What to produce: Under this line are the records; write out word for word the part that begins at the line containing "589 1226 654" and ends at the line containing "665 140 633", and no more.

Data listing:

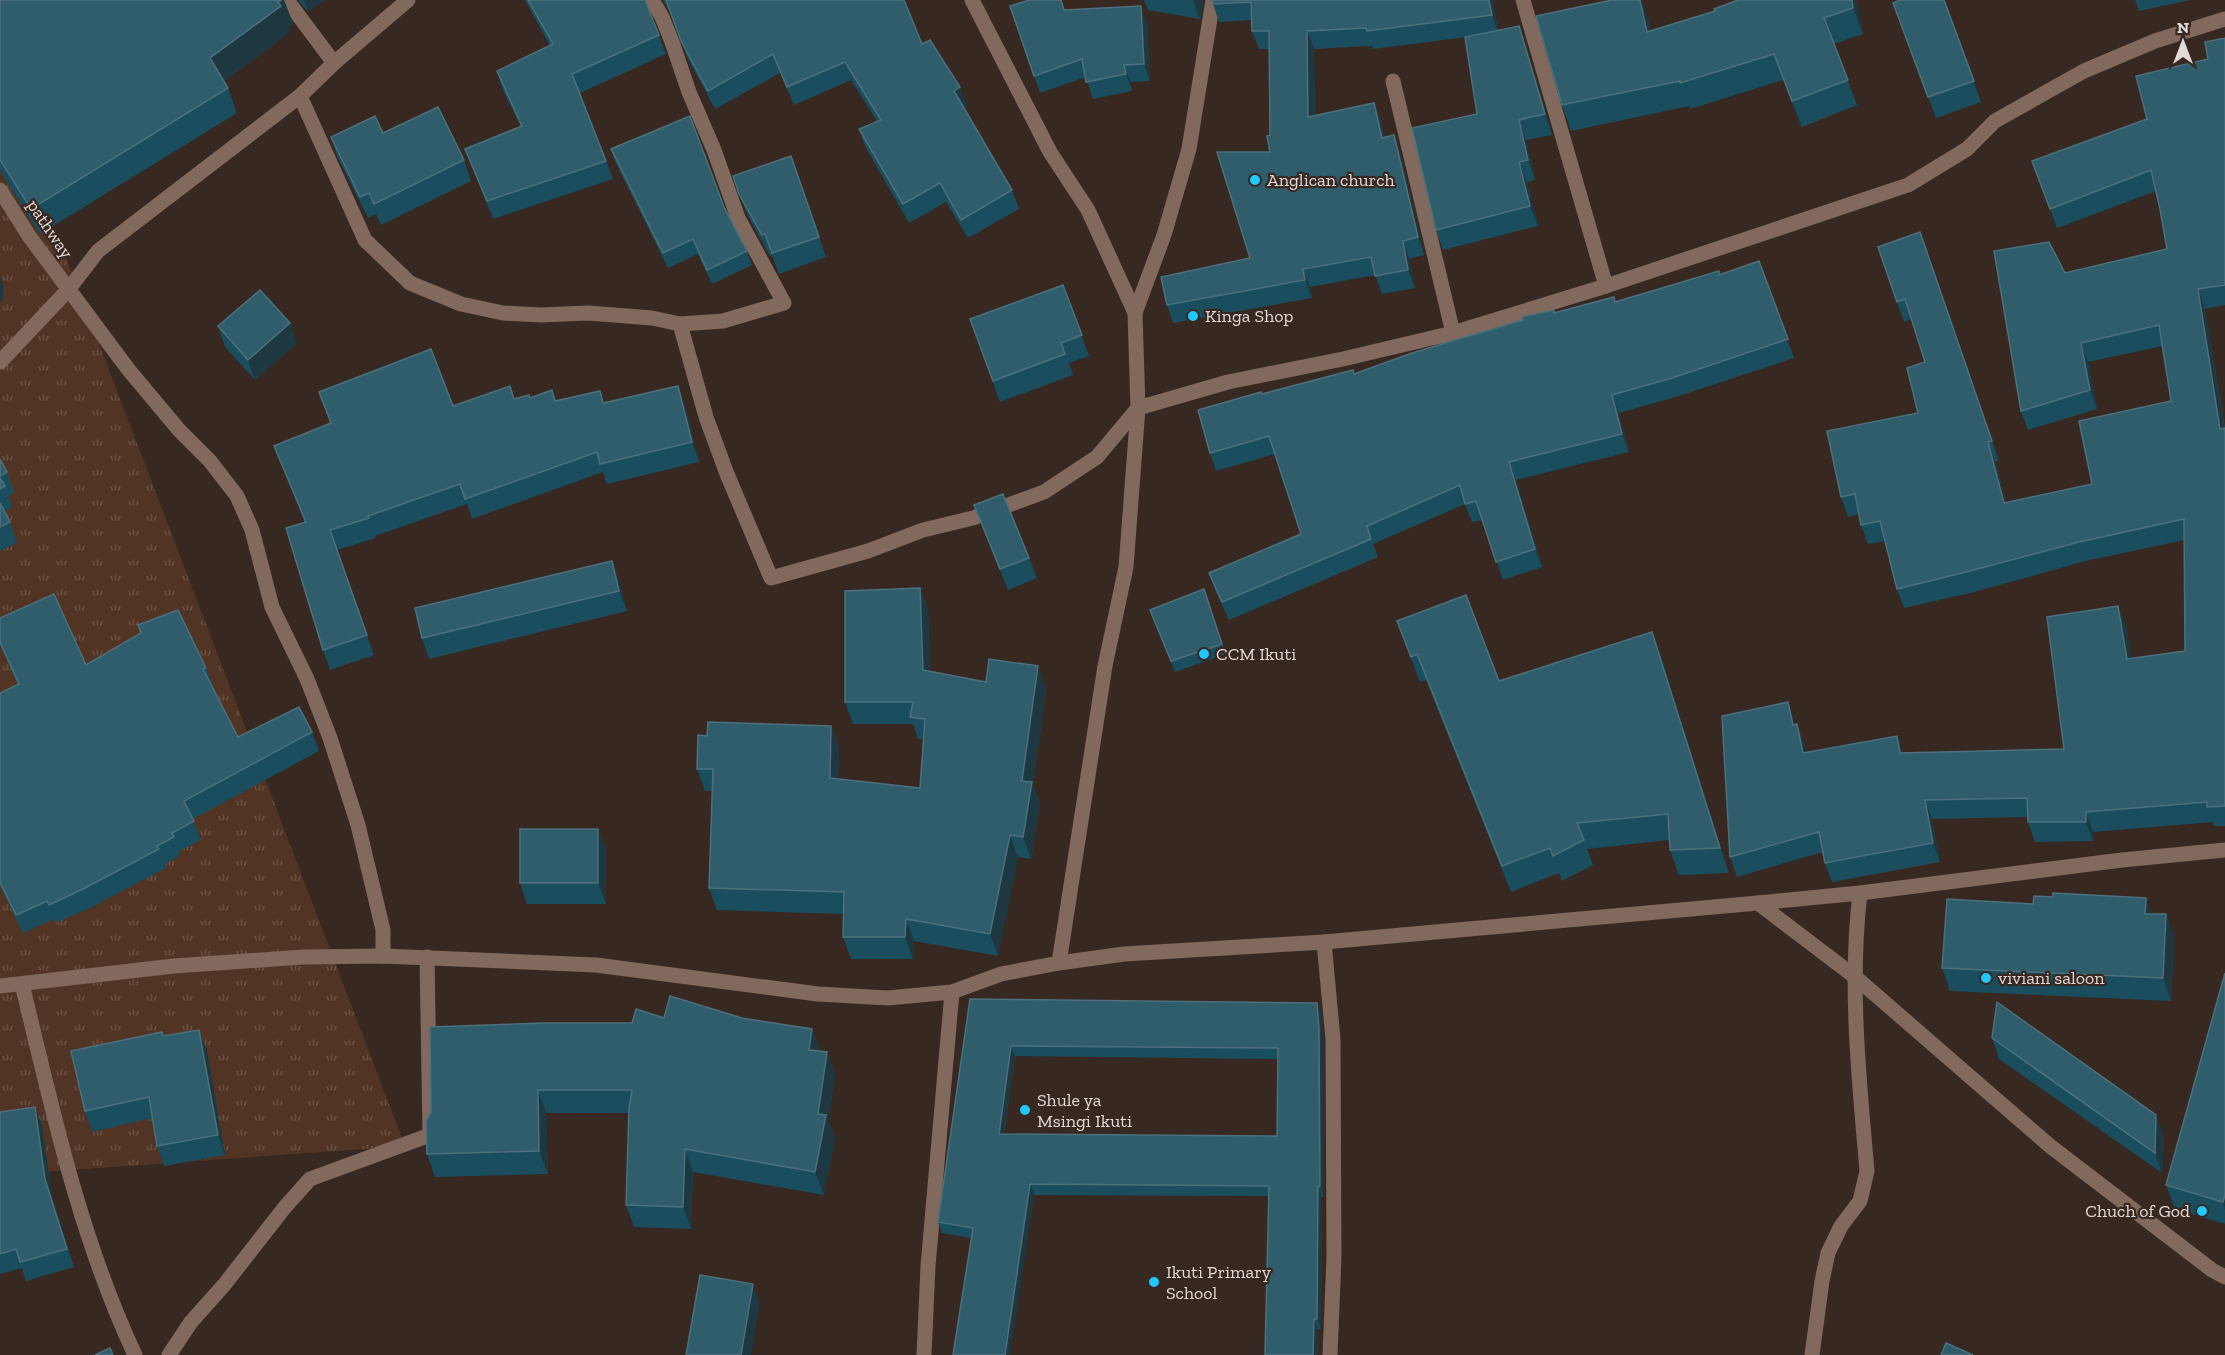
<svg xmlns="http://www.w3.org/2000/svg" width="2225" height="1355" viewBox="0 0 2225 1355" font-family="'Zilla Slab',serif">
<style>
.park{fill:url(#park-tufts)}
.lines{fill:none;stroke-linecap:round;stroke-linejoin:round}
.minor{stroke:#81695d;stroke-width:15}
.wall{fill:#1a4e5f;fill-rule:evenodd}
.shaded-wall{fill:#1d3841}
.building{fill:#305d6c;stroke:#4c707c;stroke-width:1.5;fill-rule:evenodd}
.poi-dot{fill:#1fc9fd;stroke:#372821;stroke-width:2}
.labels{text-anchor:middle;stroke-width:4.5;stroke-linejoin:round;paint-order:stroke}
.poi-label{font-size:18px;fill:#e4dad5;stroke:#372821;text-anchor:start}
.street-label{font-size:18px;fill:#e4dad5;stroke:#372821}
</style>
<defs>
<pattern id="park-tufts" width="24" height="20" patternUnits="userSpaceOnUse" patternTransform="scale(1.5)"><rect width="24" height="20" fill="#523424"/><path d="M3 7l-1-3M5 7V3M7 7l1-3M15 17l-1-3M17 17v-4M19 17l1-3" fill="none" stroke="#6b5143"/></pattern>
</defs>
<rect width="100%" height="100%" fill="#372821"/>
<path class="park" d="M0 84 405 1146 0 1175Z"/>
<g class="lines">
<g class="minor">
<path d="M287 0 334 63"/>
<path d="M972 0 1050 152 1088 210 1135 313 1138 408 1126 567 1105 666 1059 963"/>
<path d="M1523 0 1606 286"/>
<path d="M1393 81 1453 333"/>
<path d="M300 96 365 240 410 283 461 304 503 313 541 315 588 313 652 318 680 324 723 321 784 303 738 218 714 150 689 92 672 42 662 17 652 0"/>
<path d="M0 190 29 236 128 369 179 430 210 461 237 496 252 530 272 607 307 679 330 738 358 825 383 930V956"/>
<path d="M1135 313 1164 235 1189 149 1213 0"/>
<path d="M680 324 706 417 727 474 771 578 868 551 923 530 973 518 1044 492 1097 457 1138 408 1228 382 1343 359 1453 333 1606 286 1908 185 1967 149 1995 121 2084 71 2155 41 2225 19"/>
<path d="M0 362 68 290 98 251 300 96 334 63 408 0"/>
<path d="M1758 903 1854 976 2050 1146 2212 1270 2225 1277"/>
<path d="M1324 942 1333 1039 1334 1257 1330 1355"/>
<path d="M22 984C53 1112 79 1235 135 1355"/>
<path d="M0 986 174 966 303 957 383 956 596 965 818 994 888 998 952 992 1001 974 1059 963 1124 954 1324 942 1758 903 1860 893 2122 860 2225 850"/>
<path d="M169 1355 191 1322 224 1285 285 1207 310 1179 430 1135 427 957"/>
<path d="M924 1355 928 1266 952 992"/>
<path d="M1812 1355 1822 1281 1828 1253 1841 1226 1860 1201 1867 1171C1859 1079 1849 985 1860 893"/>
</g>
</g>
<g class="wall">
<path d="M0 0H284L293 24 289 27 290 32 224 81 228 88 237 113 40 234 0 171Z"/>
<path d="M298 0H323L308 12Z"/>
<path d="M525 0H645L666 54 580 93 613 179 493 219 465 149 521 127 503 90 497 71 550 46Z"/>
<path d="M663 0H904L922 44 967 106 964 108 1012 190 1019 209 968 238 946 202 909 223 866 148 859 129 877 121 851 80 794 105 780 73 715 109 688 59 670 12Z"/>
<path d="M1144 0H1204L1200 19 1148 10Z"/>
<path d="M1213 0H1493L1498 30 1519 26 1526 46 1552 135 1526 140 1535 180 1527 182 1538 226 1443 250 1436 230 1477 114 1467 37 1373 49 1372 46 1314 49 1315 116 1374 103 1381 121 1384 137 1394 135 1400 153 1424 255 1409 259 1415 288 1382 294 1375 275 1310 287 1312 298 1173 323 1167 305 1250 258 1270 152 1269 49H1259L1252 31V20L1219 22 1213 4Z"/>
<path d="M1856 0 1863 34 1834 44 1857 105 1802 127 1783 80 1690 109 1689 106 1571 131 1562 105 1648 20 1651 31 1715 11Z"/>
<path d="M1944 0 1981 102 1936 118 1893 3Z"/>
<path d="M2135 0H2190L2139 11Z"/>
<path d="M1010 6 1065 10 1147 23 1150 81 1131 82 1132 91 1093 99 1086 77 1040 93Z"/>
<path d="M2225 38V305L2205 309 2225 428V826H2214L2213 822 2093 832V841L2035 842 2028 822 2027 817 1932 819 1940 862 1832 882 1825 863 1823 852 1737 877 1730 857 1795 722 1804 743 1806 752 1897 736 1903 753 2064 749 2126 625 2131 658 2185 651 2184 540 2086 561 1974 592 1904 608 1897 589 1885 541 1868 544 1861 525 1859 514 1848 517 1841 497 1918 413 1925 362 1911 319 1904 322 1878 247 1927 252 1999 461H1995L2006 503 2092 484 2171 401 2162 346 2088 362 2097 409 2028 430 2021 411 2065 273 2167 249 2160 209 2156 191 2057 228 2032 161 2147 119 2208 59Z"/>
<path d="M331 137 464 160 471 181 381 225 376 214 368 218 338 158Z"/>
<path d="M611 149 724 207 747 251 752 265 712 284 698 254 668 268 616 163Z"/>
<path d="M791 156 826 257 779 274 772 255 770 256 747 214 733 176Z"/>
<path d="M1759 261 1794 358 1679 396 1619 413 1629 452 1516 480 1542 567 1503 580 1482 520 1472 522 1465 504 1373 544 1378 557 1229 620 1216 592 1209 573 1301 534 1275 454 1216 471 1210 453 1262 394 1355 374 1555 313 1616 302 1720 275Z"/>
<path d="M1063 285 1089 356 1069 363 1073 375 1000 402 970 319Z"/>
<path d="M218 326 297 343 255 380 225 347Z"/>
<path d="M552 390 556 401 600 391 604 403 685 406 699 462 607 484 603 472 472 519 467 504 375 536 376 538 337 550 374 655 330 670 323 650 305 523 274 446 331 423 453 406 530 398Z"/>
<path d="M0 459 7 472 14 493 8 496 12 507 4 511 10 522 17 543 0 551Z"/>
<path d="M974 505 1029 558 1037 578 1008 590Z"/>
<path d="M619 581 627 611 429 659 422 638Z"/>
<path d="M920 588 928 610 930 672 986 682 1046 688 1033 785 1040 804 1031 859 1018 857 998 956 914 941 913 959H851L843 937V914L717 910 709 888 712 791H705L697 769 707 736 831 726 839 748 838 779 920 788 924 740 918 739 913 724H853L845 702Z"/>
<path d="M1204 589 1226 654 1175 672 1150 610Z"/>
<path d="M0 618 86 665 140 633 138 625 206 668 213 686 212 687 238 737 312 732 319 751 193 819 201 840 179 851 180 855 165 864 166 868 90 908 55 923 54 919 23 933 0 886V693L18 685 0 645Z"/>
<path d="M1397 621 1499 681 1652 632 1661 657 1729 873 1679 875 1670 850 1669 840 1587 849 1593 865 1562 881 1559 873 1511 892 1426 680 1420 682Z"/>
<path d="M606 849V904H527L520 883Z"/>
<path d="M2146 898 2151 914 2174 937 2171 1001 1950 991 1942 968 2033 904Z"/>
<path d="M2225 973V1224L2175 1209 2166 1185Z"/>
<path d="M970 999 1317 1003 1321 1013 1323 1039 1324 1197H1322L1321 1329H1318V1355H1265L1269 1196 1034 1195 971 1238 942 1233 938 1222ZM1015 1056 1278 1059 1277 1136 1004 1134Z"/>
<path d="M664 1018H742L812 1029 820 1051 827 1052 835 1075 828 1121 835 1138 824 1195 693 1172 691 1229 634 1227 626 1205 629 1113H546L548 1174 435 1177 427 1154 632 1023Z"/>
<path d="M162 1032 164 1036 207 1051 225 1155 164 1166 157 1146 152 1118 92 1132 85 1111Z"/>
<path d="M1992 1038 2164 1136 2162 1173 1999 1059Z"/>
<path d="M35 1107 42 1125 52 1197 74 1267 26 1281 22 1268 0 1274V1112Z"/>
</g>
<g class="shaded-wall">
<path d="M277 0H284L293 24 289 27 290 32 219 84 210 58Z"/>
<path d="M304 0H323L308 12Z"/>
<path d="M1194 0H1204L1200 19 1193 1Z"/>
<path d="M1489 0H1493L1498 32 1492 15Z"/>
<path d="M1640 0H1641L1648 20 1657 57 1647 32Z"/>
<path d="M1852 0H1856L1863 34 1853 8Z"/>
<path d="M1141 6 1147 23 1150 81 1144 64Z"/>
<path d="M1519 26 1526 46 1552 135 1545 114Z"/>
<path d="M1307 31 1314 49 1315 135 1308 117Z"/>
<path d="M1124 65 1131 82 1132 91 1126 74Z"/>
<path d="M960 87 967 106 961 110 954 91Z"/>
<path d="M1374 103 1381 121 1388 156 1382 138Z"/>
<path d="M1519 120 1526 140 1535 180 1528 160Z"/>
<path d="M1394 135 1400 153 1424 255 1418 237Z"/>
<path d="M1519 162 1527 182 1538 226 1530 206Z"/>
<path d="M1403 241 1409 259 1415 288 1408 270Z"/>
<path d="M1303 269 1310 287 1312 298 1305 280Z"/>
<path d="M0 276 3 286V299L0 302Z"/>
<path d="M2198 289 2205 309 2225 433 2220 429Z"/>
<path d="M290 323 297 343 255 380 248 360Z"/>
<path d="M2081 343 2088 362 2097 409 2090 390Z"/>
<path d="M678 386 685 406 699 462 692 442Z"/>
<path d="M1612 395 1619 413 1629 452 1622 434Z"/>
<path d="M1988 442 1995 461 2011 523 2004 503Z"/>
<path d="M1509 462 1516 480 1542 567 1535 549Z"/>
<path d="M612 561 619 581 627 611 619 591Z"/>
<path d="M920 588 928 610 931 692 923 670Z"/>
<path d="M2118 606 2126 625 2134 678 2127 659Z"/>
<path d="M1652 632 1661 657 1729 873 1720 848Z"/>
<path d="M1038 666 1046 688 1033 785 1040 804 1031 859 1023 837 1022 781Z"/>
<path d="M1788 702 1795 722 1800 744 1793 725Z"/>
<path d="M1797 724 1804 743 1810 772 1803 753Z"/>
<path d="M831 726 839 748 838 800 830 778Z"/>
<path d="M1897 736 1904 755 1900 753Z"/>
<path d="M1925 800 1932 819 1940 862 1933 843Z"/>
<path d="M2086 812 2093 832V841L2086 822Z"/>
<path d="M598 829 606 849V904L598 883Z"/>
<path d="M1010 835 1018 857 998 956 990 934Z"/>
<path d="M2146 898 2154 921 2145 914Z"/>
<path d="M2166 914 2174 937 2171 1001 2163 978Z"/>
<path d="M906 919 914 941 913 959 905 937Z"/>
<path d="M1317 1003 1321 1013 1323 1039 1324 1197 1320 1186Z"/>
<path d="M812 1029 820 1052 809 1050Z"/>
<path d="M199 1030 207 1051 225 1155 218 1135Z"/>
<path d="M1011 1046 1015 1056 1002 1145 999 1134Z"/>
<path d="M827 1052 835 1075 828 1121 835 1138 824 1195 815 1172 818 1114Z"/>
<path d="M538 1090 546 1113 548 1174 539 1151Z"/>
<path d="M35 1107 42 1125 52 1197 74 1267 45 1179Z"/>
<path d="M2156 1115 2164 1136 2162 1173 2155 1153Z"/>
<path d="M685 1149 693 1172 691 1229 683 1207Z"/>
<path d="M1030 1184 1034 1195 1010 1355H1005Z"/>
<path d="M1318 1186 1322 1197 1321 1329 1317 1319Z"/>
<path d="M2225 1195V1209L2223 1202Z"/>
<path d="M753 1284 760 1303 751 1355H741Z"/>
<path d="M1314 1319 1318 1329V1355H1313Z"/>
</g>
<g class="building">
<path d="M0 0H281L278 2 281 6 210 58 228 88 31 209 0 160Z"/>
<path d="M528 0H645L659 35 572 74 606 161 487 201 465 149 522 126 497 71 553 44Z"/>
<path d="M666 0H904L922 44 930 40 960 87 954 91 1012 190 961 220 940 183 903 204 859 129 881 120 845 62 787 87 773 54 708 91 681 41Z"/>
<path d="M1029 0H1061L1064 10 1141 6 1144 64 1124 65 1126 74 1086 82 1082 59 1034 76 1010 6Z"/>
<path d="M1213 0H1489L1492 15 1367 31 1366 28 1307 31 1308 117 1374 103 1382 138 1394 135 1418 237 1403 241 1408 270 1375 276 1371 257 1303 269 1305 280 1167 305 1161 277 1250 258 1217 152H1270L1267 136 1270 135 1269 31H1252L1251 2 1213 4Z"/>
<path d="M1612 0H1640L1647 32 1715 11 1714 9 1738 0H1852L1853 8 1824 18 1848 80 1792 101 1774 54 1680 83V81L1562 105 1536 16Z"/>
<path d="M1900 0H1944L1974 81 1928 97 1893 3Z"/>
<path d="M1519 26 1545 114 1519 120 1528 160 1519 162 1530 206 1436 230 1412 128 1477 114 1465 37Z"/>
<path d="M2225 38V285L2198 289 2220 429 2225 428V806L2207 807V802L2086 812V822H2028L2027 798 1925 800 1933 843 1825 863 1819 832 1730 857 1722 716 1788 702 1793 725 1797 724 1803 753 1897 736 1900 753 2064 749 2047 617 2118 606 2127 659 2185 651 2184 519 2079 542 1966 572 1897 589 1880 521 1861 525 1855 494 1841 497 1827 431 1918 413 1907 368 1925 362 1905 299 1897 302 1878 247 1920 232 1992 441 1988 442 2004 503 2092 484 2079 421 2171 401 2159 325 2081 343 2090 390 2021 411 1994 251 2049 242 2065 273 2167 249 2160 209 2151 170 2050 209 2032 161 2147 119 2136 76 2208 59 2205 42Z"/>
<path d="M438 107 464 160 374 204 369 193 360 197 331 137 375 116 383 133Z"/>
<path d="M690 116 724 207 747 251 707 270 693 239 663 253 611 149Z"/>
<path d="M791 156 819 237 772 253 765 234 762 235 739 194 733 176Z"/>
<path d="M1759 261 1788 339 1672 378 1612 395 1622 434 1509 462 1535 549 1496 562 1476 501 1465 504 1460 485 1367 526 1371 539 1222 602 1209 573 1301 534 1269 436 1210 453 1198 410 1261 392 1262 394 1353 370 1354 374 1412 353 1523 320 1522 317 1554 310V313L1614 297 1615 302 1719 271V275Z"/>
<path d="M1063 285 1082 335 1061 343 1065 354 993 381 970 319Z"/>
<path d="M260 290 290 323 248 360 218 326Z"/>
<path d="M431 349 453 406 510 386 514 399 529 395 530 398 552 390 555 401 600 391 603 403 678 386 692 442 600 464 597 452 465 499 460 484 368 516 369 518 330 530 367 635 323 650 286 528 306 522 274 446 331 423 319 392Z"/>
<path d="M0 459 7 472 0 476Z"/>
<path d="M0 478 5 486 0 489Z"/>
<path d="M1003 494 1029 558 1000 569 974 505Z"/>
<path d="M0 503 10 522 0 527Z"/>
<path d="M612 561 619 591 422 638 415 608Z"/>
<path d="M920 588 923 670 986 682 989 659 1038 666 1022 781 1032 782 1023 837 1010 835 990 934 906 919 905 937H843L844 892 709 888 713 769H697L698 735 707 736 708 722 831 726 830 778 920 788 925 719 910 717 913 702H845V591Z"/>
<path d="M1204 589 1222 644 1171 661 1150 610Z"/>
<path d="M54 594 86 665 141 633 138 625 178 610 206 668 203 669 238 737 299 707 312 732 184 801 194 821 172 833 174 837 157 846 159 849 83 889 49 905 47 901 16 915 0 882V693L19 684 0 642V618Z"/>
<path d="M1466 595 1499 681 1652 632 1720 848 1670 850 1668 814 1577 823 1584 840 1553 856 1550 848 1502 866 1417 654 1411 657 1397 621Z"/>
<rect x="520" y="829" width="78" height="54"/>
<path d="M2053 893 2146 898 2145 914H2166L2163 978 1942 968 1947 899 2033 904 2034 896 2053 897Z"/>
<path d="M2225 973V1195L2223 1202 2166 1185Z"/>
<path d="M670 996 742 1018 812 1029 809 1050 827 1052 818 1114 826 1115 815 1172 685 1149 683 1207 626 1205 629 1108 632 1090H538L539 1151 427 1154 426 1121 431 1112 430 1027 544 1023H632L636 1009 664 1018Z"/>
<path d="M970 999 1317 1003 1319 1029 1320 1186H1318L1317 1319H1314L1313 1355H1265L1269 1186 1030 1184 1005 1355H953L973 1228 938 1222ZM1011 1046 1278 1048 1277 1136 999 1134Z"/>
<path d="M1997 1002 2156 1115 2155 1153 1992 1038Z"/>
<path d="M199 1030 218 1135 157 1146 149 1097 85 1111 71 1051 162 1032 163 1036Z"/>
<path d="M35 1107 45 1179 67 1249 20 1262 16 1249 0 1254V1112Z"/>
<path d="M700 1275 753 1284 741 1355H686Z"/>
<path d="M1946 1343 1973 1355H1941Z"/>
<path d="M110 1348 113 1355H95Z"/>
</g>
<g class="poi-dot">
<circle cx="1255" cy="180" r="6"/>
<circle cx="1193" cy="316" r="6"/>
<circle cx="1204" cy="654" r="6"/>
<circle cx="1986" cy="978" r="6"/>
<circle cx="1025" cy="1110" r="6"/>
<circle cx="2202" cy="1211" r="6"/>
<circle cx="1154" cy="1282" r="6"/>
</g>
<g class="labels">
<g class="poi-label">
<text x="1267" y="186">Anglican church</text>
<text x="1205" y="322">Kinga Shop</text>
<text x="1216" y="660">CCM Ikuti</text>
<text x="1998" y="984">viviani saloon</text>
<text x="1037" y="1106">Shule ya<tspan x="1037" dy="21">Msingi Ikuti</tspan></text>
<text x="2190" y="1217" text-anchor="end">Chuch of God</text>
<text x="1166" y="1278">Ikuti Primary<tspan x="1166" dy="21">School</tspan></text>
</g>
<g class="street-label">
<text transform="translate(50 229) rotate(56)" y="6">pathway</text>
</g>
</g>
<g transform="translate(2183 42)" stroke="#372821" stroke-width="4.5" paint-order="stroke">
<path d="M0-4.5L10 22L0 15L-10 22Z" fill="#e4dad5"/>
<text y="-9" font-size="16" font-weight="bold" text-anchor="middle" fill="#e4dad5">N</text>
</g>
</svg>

Task result:
<path d="M1204 589 1226 654 1175 672 1150 610Z"/>
<path d="M0 618 86 665 140 633 138 625 206 668 213 686 212 687 238 737 312 732 319 751 193 819 201 840 179 851 180 855 165 864 166 868 90 908 55 923 54 919 23 933 0 886V693L18 685 0 645Z"/>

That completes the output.